--- Data for this task Enclosed Below ---

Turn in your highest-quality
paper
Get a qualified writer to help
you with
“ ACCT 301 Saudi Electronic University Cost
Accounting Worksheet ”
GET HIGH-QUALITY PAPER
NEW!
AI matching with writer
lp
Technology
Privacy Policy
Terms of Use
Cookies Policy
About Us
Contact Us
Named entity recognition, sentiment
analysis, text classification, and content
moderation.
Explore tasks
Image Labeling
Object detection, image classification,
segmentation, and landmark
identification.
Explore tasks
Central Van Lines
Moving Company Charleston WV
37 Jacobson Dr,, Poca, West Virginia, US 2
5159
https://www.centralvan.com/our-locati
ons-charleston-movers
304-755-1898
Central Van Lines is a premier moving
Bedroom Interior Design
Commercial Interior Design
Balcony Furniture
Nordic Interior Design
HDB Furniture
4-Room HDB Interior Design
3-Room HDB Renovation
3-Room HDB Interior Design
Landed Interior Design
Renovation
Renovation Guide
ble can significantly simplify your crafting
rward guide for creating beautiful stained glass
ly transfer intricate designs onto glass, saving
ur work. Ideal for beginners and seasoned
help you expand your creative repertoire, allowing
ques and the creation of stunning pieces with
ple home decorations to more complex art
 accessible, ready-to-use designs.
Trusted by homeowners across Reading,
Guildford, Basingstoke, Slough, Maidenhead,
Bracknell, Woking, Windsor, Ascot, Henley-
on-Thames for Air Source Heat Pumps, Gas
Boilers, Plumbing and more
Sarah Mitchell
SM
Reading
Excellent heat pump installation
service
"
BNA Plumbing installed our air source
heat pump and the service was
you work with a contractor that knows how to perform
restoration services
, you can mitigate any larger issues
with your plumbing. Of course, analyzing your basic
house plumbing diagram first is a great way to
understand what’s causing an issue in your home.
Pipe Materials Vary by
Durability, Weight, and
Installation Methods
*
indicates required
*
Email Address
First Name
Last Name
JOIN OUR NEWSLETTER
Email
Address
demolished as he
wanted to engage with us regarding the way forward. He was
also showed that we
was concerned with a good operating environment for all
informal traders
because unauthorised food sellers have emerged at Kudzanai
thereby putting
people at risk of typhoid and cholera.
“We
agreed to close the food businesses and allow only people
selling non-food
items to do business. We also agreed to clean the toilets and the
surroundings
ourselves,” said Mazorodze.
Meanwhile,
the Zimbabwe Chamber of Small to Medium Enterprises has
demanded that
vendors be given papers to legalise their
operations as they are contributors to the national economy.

--- End of Enclosed Data for this task ---

» **What the exercise asks**:
Pull every line containing the word "Renovation" out of the material.

» **Exercise result**:
3-Room HDB Renovation
Renovation
Renovation Guide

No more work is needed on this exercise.